Page images and extracted text:
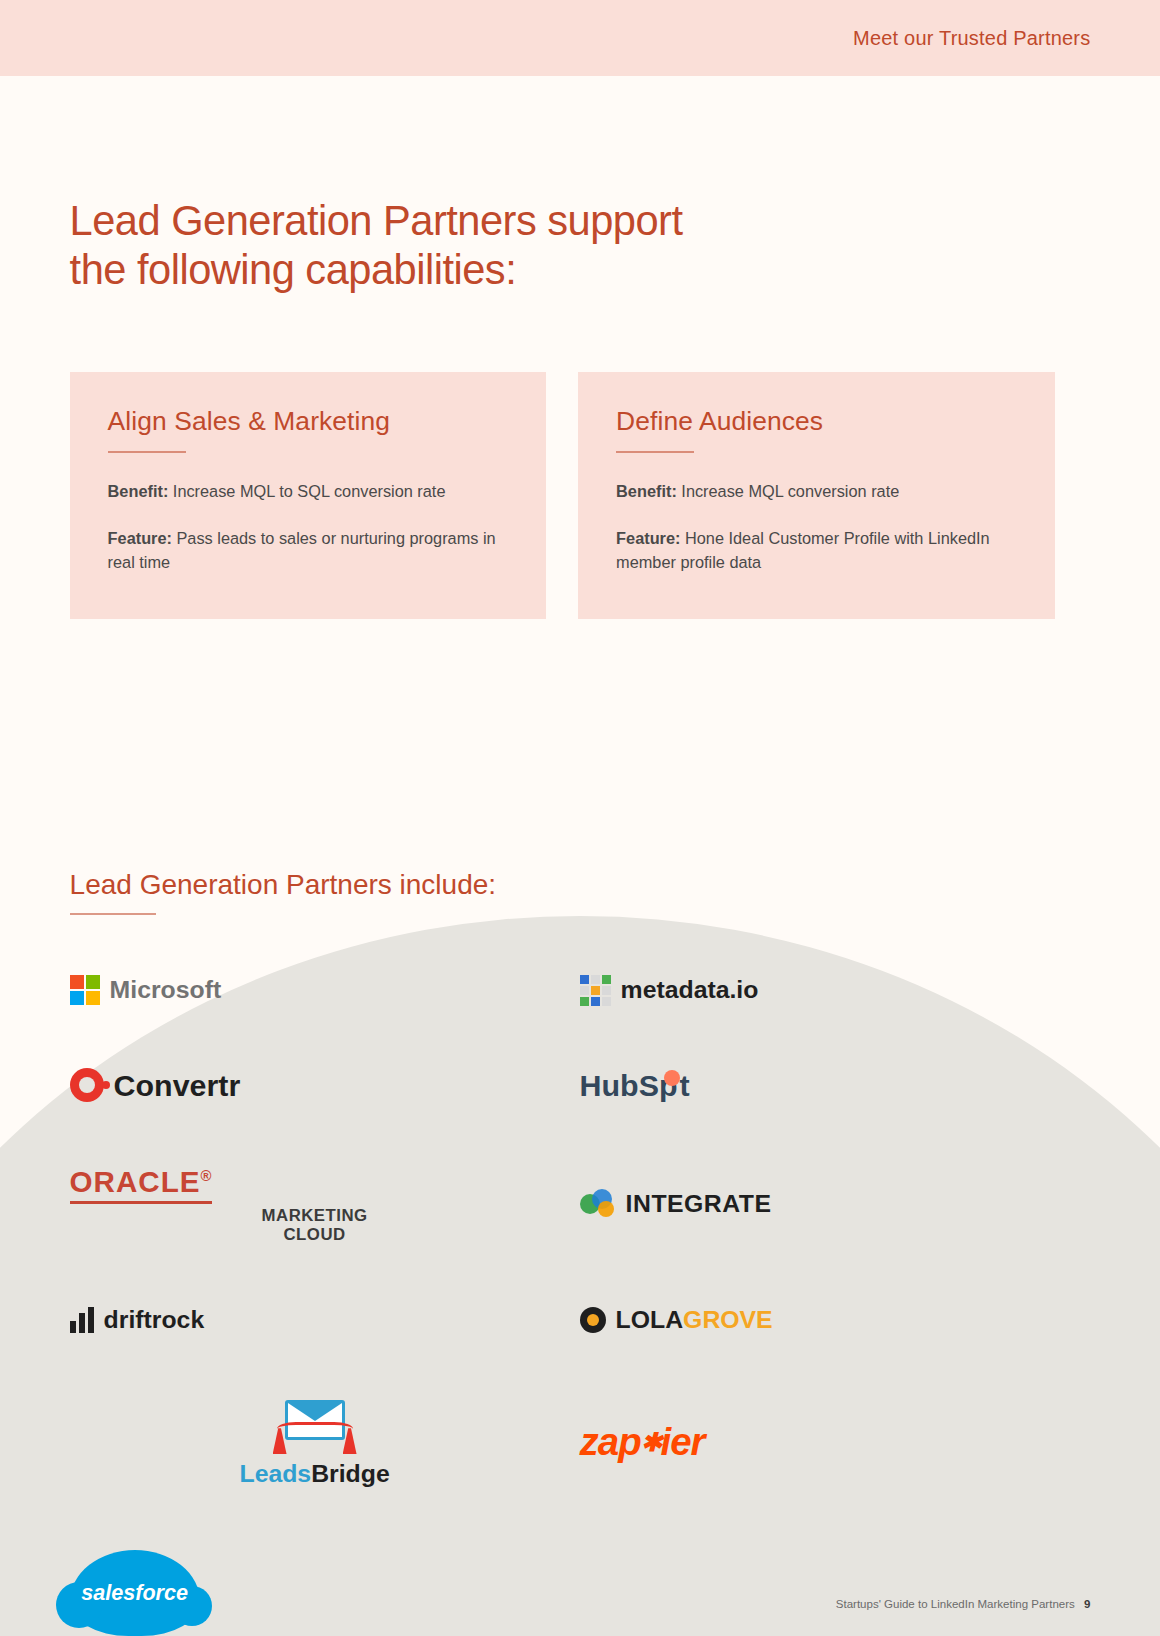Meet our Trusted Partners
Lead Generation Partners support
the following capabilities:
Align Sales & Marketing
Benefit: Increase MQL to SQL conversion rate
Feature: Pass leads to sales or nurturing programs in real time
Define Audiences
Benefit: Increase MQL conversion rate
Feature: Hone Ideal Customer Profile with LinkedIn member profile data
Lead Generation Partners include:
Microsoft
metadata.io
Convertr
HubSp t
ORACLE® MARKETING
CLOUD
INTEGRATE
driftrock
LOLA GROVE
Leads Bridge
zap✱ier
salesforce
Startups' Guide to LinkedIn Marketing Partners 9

## WORK TO COMPLETE
Transcribe all lines above exactly, skipping pictures.

## REPLY TO THE TASK
Meet our Trusted Partners
Lead Generation Partners support
the following capabilities:
Align Sales & Marketing
Benefit: Increase MQL to SQL conversion rate
Feature: Pass leads to sales or nurturing programs in real time
Define Audiences
Benefit: Increase MQL conversion rate
Feature: Hone Ideal Customer Profile with LinkedIn member profile data
Lead Generation Partners include:
Microsoft
metadata.io
Convertr
HubSp t
ORACLE® MARKETING
CLOUD
INTEGRATE
driftrock
LOLA GROVE
Leads Bridge
zap✱ier
salesforce
Startups' Guide to LinkedIn Marketing Partners 9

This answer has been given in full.